A highly enjoyable production despite some weakly portrayed characters

A highly enjoyable production despite some weakly portrayed characters

Eileen Caiger Gray reviews Hard Times at West Yorkshire Playhouse (May 24th 2018)

Eee, it’s grim Up North in Victorian England! But, thanks to Northern Broadsides’ balance of the grim, serious and tragic with the humorous, colourful and tuneful, Deborah McAndrews’ adaptation of Hard Times is an uplifting entertainment, the comings and goings of Dickens’ motley crew of Sleary’s Circus folk providing great scope for regular bursts of riotous cavorting and fine musicianship, all courtesy of a multi-talented cast.

Dickens usually, of course, was exposing the plight of the impoverished, exploited classes down south, but after brief visits to Birmingham and Preston, in 1854 he set Hard Times, his shortest novel, in the industrial powerhouse of the North. Fictional mill-town, Coketown, evoked onstage by means of simple red brick walls and grey wood, has additional grimness thrust upon it by wealthy Mr Gradgrind. In his school and likewise his family, he allows no music, no arts, no corrupting story books. His strict Utilitarian philosophy rules: creativity, imagination and sentiment are all out because facts, figures, statistics and logical reasoning are the be all and end all (just as in Jonathan Lewis’ brand new play, and equally relevant today.) So how will life turn out for daughter Louisa and son Tom in this repressed, joyless environment?

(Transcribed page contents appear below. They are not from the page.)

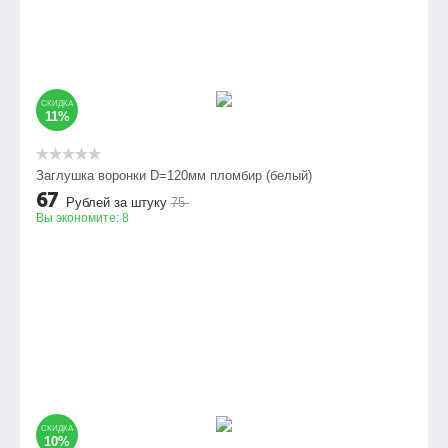
СКИДКА
11%
Заглушка воронки D=120мм пломбир (белый)
67
Рублей за штуку
75
Вы экономите:
8
СКИДКА
10%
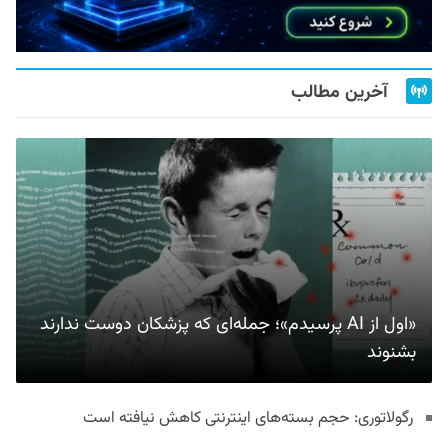
آخرین مطالب
«اول از AI پرسیدم»؛ جمله‌ای که پزشکان دوست ندارند
بشنوند
رگولاتوری: حجم بسته‌های اینترنتی کاهش نیافته است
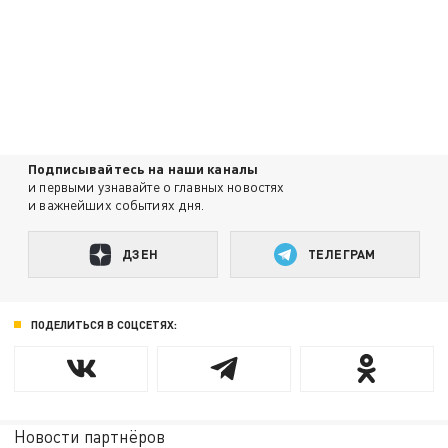
Подписывайтесь на наши каналы
и первыми узнавайте о главных новостях
и важнейших событиях дня.
ДЗЕН
ТЕЛЕГРАМ
ПОДЕЛИТЬСЯ В СОЦСЕТЯХ:
Новости партнёров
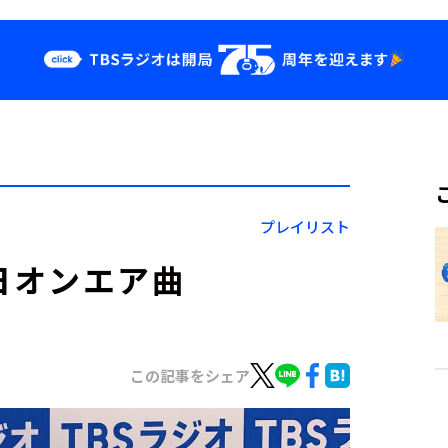
クス
イベント・グッ
ズ
st
YouTube
せ
会社情報
プレイリスト
月7日オンエア曲
この記事をシェア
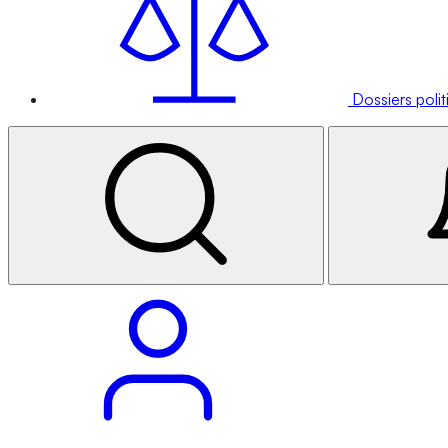
Dossiers poli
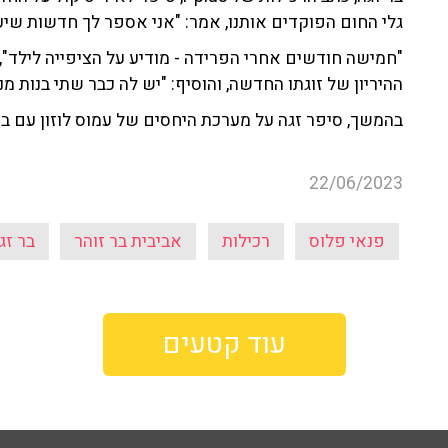
גלי החום הפוקדים אותנו, אמר: "אני אספר לך חדשות שיעשו
"חמישה חודשים אחרי הפרידה - מודיע על הציפייה לילד", 
ההיריון של זוגתו החדשה, והוסיף: "יש לה כבר שתי בנות מ
בהמשך, סיפר זגה על מערכת היחסים של עמוס לוזון עם בת
22/06/2023
פנאי פלוס
רכילות
אביבית בר זוהר
בר זג
עוד קטעים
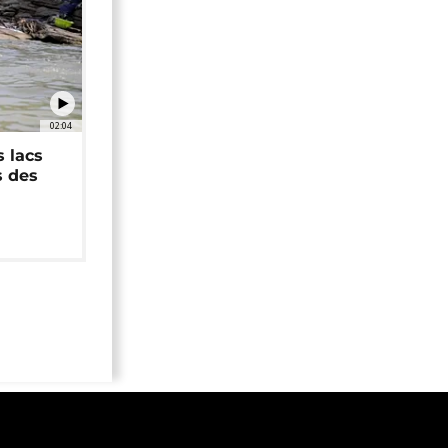
02:04
 lacs
s des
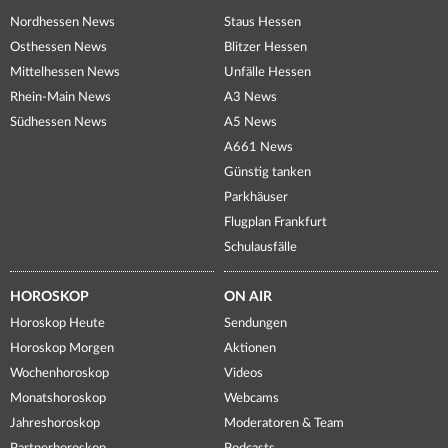
Nordhessen News
Staus Hessen
Osthessen News
Blitzer Hessen
Mittelhessen News
Unfälle Hessen
Rhein-Main News
A3 News
Südhessen News
A5 News
A661 News
Günstig tanken
Parkhäuser
Flugplan Frankfurt
Schulausfälle
HOROSKOP
ON AIR
Horoskop Heute
Sendungen
Horoskop Morgen
Aktionen
Wochenhoroskop
Videos
Monatshoroskop
Webcams
Jahreshoroskop
Moderatoren & Team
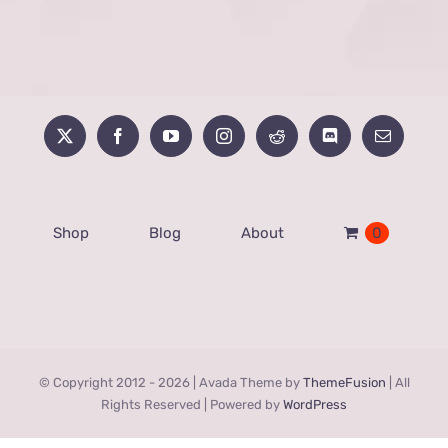
Shop
Blog
About
0
© Copyright 2012 -
2026 | Avada Theme by
ThemeFusion
| All
Rights Reserved | Powered by
WordPress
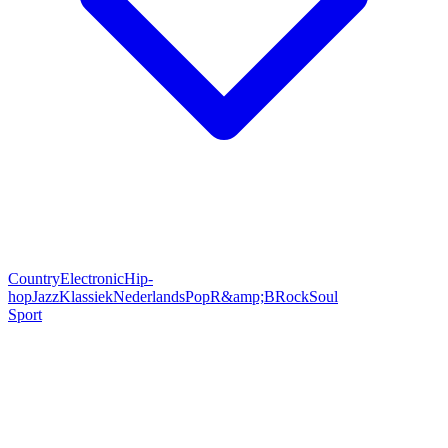
Country
Electronic
Hip-
hop
Jazz
Klassiek
Nederlands
Pop
R&amp;B
Rock
Soul
Sport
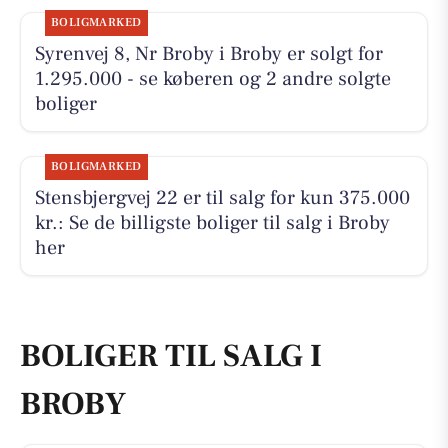
BOLIGMARKED
Syrenvej 8, Nr Broby i Broby er solgt for
1.295.000 - se køberen og 2 andre solgte
boliger
BOLIGMARKED
Stensbjergvej 22 er til salg for kun 375.000
kr.: Se de billigste boliger til salg i Broby
her
BOLIGER TIL SALG I
BROBY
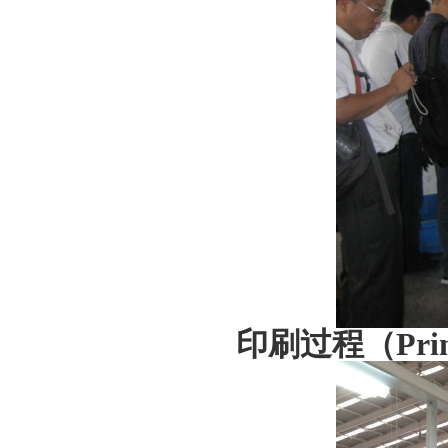
印刷过程（
Pri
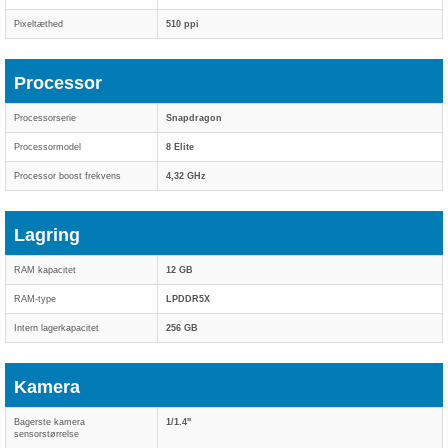
Pixeltæthed
510 ppi
Processor
Processorserie
Snapdragon
Processormodel
8 Elite
Processor boost frekvens
4,32 GHz
Lagring
RAM kapacitet
12 GB
RAM-type
LPDDR5X
Intern lagerkapacitet
256 GB
Kamera
Bagerste kamera
1/1.4"
sensorstørrelse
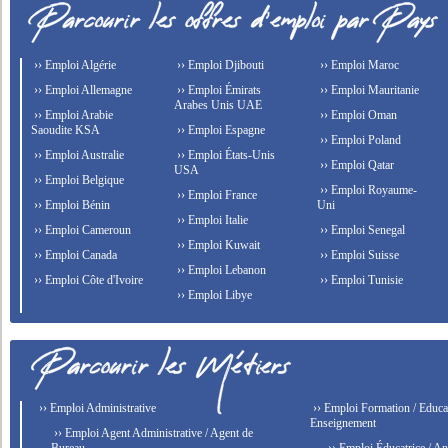
›› Emploi Algérie
›› Emploi Djibouti
›› Emploi Maroc
›› Emploi Allemagne
›› Emploi Émirats
›› Emploi Mauritanie
Arabes Unis UAE
›› Emploi Arabie
›› Emploi Oman
Saoudite KSA
›› Emploi Espagne
›› Emploi Poland
›› Emploi Australie
›› Emploi États-Unis
›› Emploi Qatar
USA
›› Emploi Belgique
›› Emploi Royaume-
›› Emploi France
›› Emploi Bénin
Uni
›› Emploi Italie
›› Emploi Cameroun
›› Emploi Senegal
›› Emploi Kuwait
›› Emploi Canada
›› Emploi Suisse
›› Emploi Lebanon
›› Emploi Côte d'Ivoire
›› Emploi Tunisie
›› Emploi Libye
›› Emploi Administrative
›› Emploi Formation / Educat
Enseignement
›› Emploi Agent Administrative / Agent de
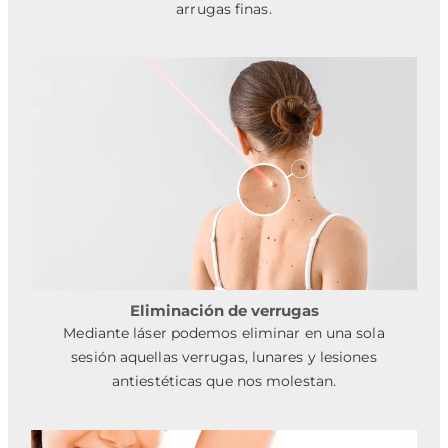
arrugas finas.
Eliminación de verrugas
Mediante láser podemos eliminar en una sola
sesión aquellas verrugas, lunares y lesiones
antiestéticas que nos molestan.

Star of hilarity is grotesque, dark, Satanic mill owner and banker Mr Josiah Bounderby of Coketown, played to glorious effect by Howard Chadwick. If there’s a Brian Blessed Big Voice Competition or Steve Pemberton League of Comic-but-Creepily-Menacing-Gentlemen Award, he’s in the running – and he’s a fine Ronnie Barker of a trumpet/cornet-playing strongman into the bargain. Bounderby, big-bodied, blustering blunderbuss of a boaster and fraud, is outspoken, brash and bombastic, his outward joviality barely covering a lurking menace of gross inhumanity. But this callous bully of a self-made man has everyone laughing and gasping throughout, taking a melodramatic step too far only right at the end when scrappy plotline and unconvincing, unwieldy denouements don’t quite know what to do with themselves in this less well-rounded of Dickens’ works.

There’s touching poignancy, though, in the story of down-trodden, destitute Stephen Blackpool (Anthony Hunt) and his beloved Rachael (Victoria Brazier), characters more realistic and less the typically exaggerated Dickens’ caricatures, who bring home the plight of the exploited, powerless poor. Though he steadfastly refuses to join his fellow weavers’ Union (unions not being favoured by Dickens himself), Stephen, like Rachael but unlike the wealthy capitalists, career politicians and self-serving entrepreneurs around him, is utterly loyal, honest and full of moral integrity. So he’s doomed, of course, to a sudden unjust and tragic end. Tugging at heartstrings, too, is sparky, lively, caring Sissy (Suzanne Ahmet) when, torn from the freedom, warmth and joy of her circus days, she loses her father as she enters the stiff coldness of the Gradgrind school and household.

Perry Moore and Vanessa Schofield in Hard Times - Copyright Nobby Clark

Perry Moore and Vanessa Schofield in Hard Times

The dangerous, destructive effects of Gradgrind’s straitjacket upbringing spells disaster in different ways for his son and daughter and their mental well-being. Poor, repressed, subdued Louisa (Vanessa Schofield), less of a caricature than her wheezy, head-ache prone mother or the two eccentric old ladies, Mrs Sparsit and Mrs Pegler, knows the world has far more to offer than facts and figures. She longs for what she’s missing, but, with no idea where to find it, ends up sacrificing her own happiness, while brother Tom goes off the rails in more dissolute directions.

Some characters are more weakly portrayed than they might be, but, in this highly enjoyable production, Dickens’ messages come through strong and clear, namely that we exclude life-affirming creativity at our peril, for it creates compassion and understanding in humans, as well as well-being and joy, and that those of power and wealth should be so morally sound they commit themselves wholeheartedly to creating justice throughout all of society. Flying pigs, however, do not feature.